After a terrible start to the season with the Islanders (9 points in 49 games, -12 +/- rating), Rolston found new life after a deadline deal to Boston (15 points in 21 games). Considering his age and the fact his career was practically over before his small-sample rebirth with the Bruins, Rolston should happily take a one-year deal for low money from anyone willing to give him a shot. If he didn’t work out well early it wouldn’t be a problem to scratch him or demote him to the minors so it wouldn’t be a matter of him taking ice time away from a more-deserving player.
Why Not: Yeah, I thought his career was D-U-N, done too. I laughed when the Bruins traded for him. Chances are his “rebirth” as a Bruin was simply the last gasp of Rolston’s career. Prior to those 21 games in Boston, Rolston had scored less than 0.50 points-per-game while playing second-line minutes with the Devils and Islanders.
Verdict: I actually like this option better than I do signing Arnott. He’d obviously cost less than Arnott and is more versatile. Like Arnott, he also boasts a big shot but is a much better skater than the big center.
Why: Before battling the injury bug and missing ¾ of the Blue Jackets games over the last two seasons, Huselius was one of the better offensive players for Columbus. He posted 56 points during the 2008-2009 season playing more minutes with Nash than any other Jackets F. Coincidentally that was also the last year Nash potted 40 goals. He is a capable playmaking forward and could help out offensively.
Why Not: The Rangers aren’t really looking for any more top-six options since acquiring Nash. Doan would be an exception because how he plays the game fits in so well within the Rangers philosophy. Huselius doesn’t fit the mold the average Ranger forward does. Huselius doesn’t block shots (just 36 in 189 games over the last four seasons) and he doesn’t play the body (40 hits over the same time frame).
Of course the fact he has played just 41 games over the last two seasons is a red flag too. Now he did miss the last 55 games of last year due to a groin injury and we know first-hand that is not a career-killer. Still, why take the risk?
Verdict: Pass. We don’t need a one-dimensional scoring forward and his playing style isn’t suited to play Ranger hockey in a checking role.

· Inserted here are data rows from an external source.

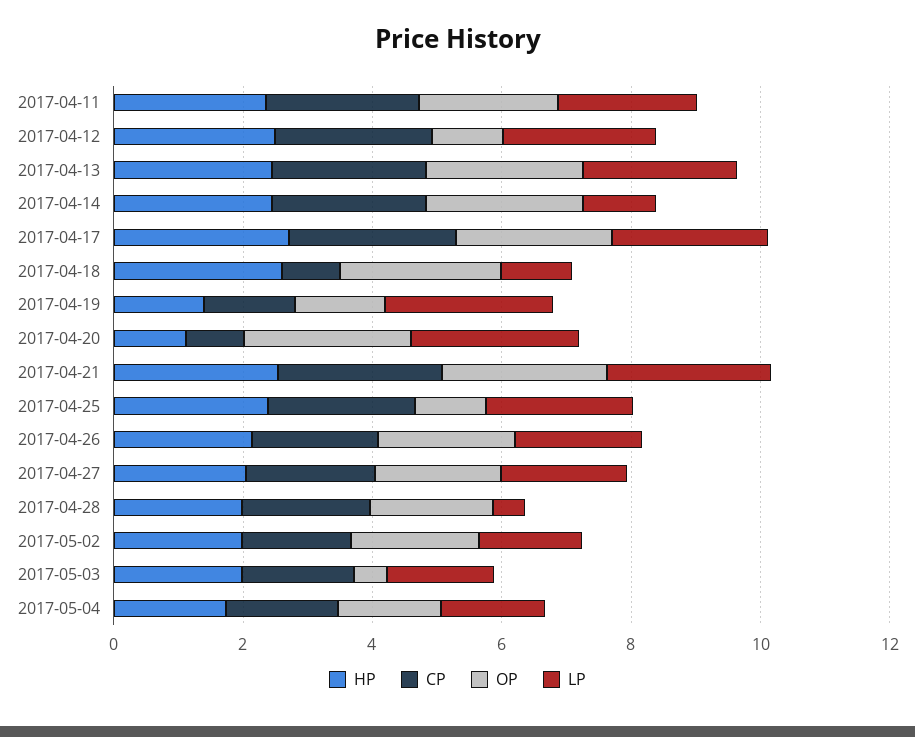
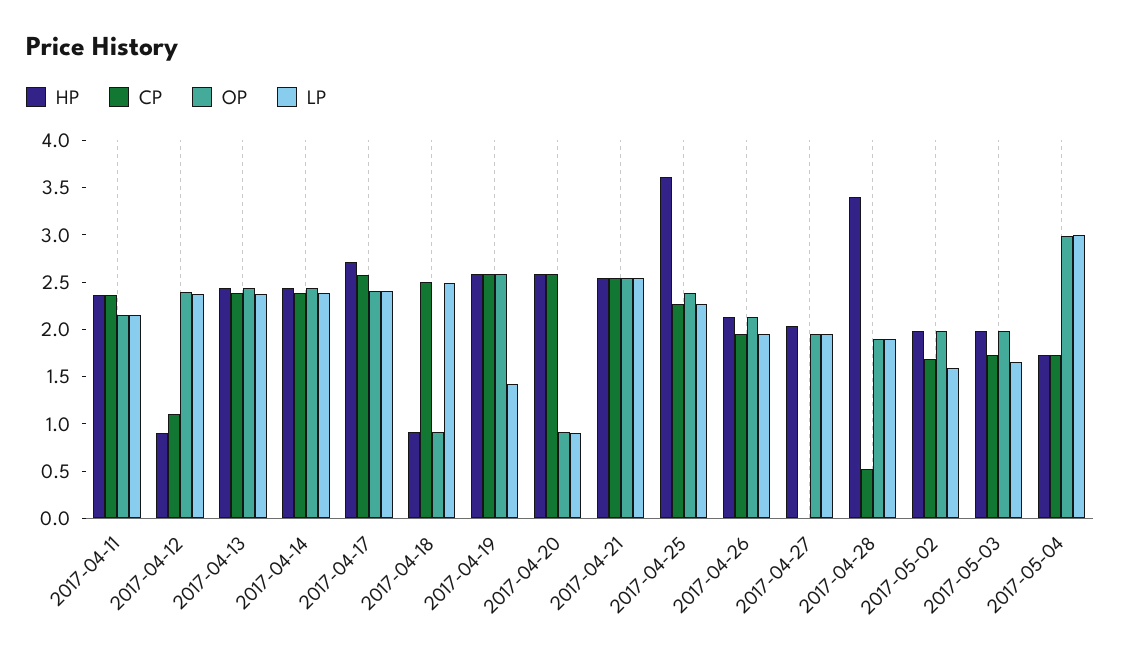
  {
    "HP": {
      "2017-04-11": 2.4,
-     "2017-04-12": 2.5,
+     "2017-04-12": 0.9,
      "2017-04-13": 2.4,
      "2017-04-14": 2.4,
      "2017-04-17": 2.7,
-     "2017-04-18": 2.5,
+     "2017-04-18": 0.9,
-     "2017-04-19": 1.5,
+     "2017-04-19": 2.6,
-     "2017-04-20": 1,
+     "2017-04-20": 2.6,
      "2017-04-21": 2.5,
-     "2017-04-25": 2.5,
+     "2017-04-25": 3.6,
      "2017-04-26": 2.1,
      "2017-04-27": 2,
-     "2017-04-28": 2,
+     "2017-04-28": 3.4,
      "2017-05-02": 2,
      "2017-05-03": 2,
      "2017-05-04": 1.7
    },
    "CP": {
      "2017-04-11": 2.4,
-     "2017-04-12": 2.5,
+     "2017-04-12": 1.1,
      "2017-04-13": 2.4,
      "2017-04-14": 2.4,
      "2017-04-17": 2.6,
-     "2017-04-18": 1,
+     "2017-04-18": 2.5,
-     "2017-04-19": 1.5,
+     "2017-04-19": 2.6,
-     "2017-04-20": 1,
+     "2017-04-20": 2.6,
      "2017-04-21": 2.5,
      "2017-04-25": 2.3,
      "2017-04-26": 2,
-     "2017-04-27": 2,
+     "2017-04-27": 0,
-     "2017-04-28": 2,
+     "2017-04-28": 0.5,
      "2017-05-02": 1.7,
      "2017-05-03": 1.7,
      "2017-05-04": 1.7
    },
    "OP": {
      "2017-04-11": 2.2,
-     "2017-04-12": 1,
+     "2017-04-12": 2.4,
      "2017-04-13": 2.4,
      "2017-04-14": 2.4,
      "2017-04-17": 2.4,
-     "2017-04-18": 2.5,
+     "2017-04-18": 0.9,
-     "2017-04-19": 1.5,
+     "2017-04-19": 2.6,
-     "2017-04-20": 2.5,
+     "2017-04-20": 0.9,
      "2017-04-21": 2.5,
-     "2017-04-25": 1,
+     "2017-04-25": 2.4,
      "2017-04-26": 2.1,
      "2017-04-27": 2,
      "2017-04-28": 1.9,
      "2017-05-02": 2,
-     "2017-05-03": 0.5,
+     "2017-05-03": 2,
-     "2017-05-04": 1.5
+     "2017-05-04": 3
    },
    "LP": {
      "2017-04-11": 2.2,
      "2017-04-12": 2.4,
      "2017-04-13": 2.4,
-     "2017-04-14": 1,
+     "2017-04-14": 2.4,
      "2017-04-17": 2.4,
-     "2017-04-18": 1,
+     "2017-04-18": 2.5,
-     "2017-04-19": 2.5,
+     "2017-04-19": 1.4,
-     "2017-04-20": 2.5,
+     "2017-04-20": 0.9,
      "2017-04-21": 2.5,
      "2017-04-25": 2.3,
      "2017-04-26": 2,
      "2017-04-27": 2,
-     "2017-04-28": 0.5,
+     "2017-04-28": 1.9,
      "2017-05-02": 1.6,
      "2017-05-03": 1.7,
-     "2017-05-04": 1.5
+     "2017-05-04": 3
    }
  }

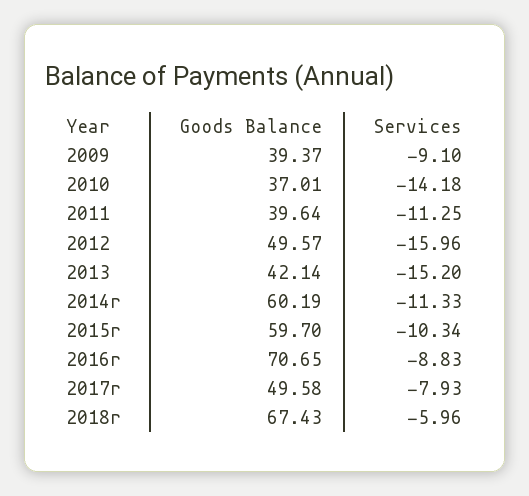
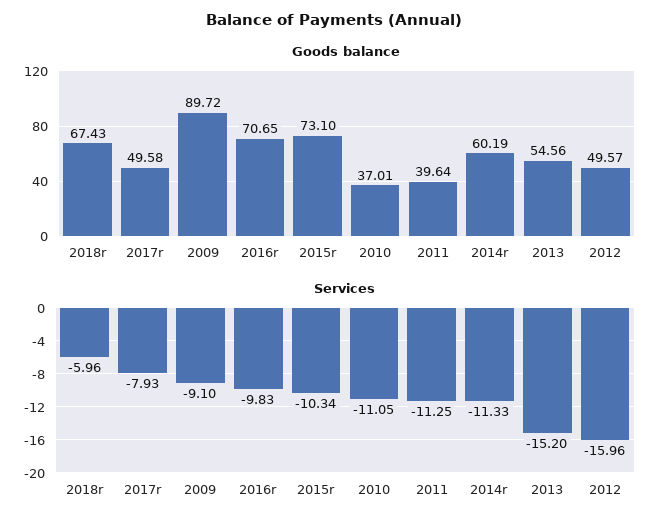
  {
    "Goods Balance": {
-     "2009": 39.37,
+     "2009": 89.72,
      "2010": 37.01,
      "2011": 39.64,
      "2012": 49.57,
-     "2013": 42.14,
+     "2013": 54.56,
      "2014r": 60.19,
-     "2015r": 59.7,
+     "2015r": 73.1,
      "2016r": 70.65,
      "2017r": 49.58,
      "2018r": 67.43
    },
    "Services": {
      "2009": -9.1,
-     "2010": -14.18,
+     "2010": -11.05,
      "2011": -11.25,
      "2012": -15.96,
      "2013": -15.2,
      "2014r": -11.33,
      "2015r": -10.34,
-     "2016r": -8.83,
+     "2016r": -9.83,
      "2017r": -7.93,
      "2018r": -5.96
    }
  }

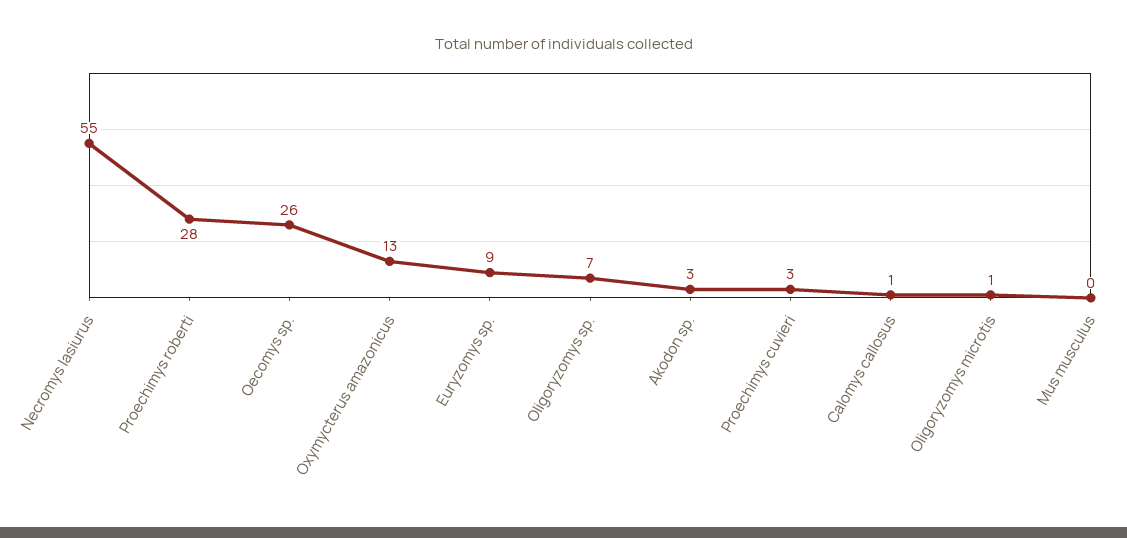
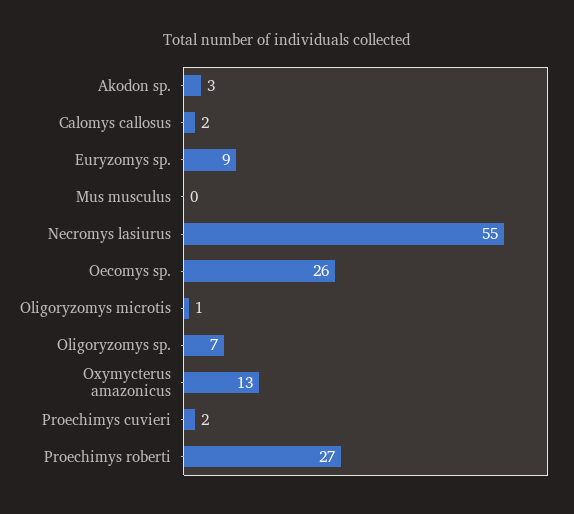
  {
    "Necromys lasiurus": 55,
-   "Proechimys roberti": 28,
+   "Proechimys roberti": 27,
    "Oecomys sp.": 26,
    "Oxymycterus amazonicus": 13,
    "Euryzomys sp.": 9,
    "Oligoryzomys sp.": 7,
    "Akodon sp.": 3,
-   "Proechimys cuvieri": 3,
+   "Proechimys cuvieri": 2,
-   "Calomys callosus": 1,
+   "Calomys callosus": 2,
    "Oligoryzomys microtis": 1,
    "Mus musculus": 0
  }

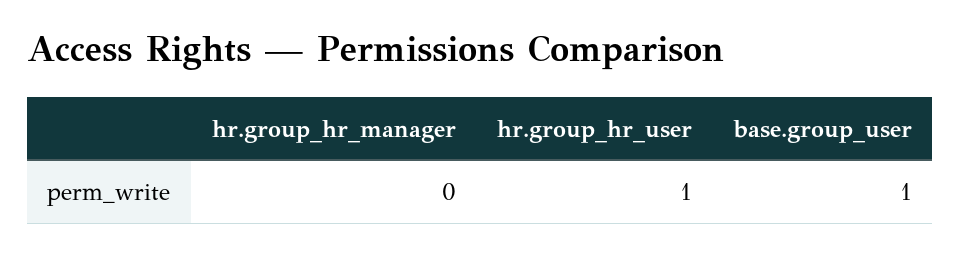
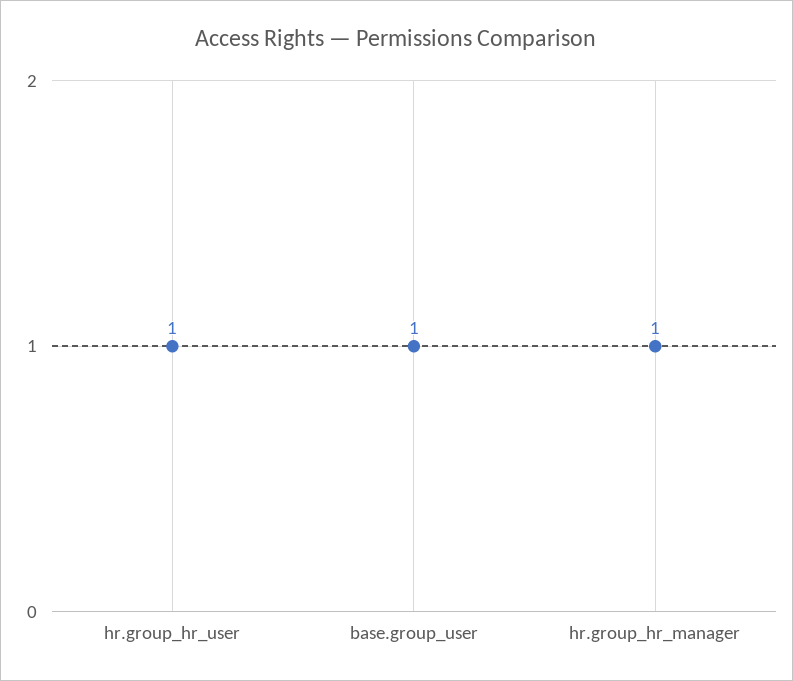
  {
-   "hr.group_hr_manager": 0,
+   "hr.group_hr_manager": 1,
    "hr.group_hr_user": 1,
    "base.group_user": 1
  }

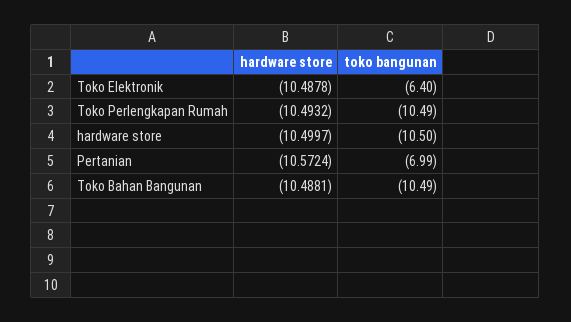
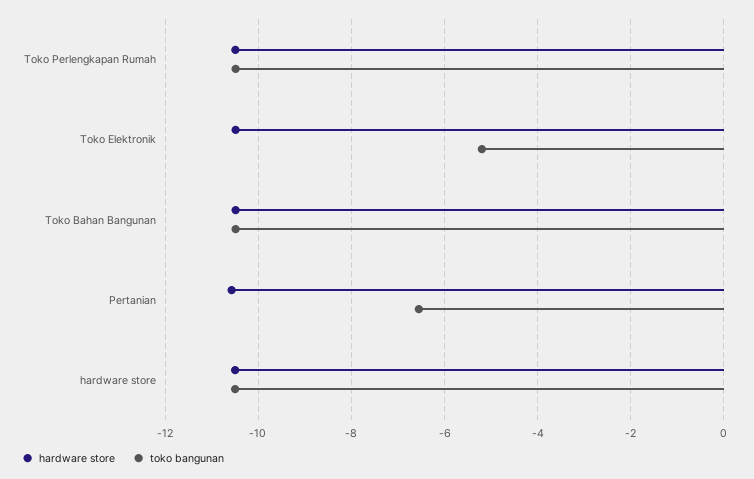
  {
    "hardware store": {
      "Toko Elektronik": -10.4878,
      "Toko Perlengkapan Rumah": -10.4932,
      "hardware store": -10.4997,
      "Pertanian": -10.5724,
      "Toko Bahan Bangunan": -10.4881
    },
    "toko bangunan": {
-     "Toko Elektronik": -6.4,
+     "Toko Elektronik": -5.2,
      "Toko Perlengkapan Rumah": -10.49,
      "hardware store": -10.5,
-     "Pertanian": -6.99,
+     "Pertanian": -6.6,
      "Toko Bahan Bangunan": -10.49
    }
  }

Why: He is a gritty, hard-working center who kills penalties (nearly 1 minute of SHTOI/Gm last year) and is a willing shot-blocker. He had 50 blocks a year ago and that would have ranked him 4th among Ranger F. At one point Langkow netted 20 goals or more in seven straight campaigns and while not that prolific any longer he is still more than capable of chipping in double-figures.
Langkow also boasted a Relative Corsi rating of 5.8 last season which was the top mark of the players mentioned here. Relative Corsi is an advanced metric and really it’s just a fancy way of saying that Langkow was more helpful in driving puck possession for his club than the others were.
Why Not: For a center he is not a good faceoff guy finishing well below 50% in each of the last four seasons he’s taken a minimum of 50 draws. He also suffered a neck injury that nearly ended his career in 2011. He did rebound to make more than 70 appearances last year so he should have something left even at 36 (in September).
Verdict: Of the options listed he might be the best. He may not be able to help offensively as much as Arnott but he plays the game the way the Rangers want to play and he is still able to get a team 10 – 15 goals. Considering we’re talking about filling a spot on the third-line it’s not about scoring a bunch of points; it’s about filling in anywhere in the lineup and producing, killing penalties and playing the right way. Langkow does all of that. It’s doubtful Langkow either expects or will demand more than a one year commitment or big money so he should fit the Rangers budget.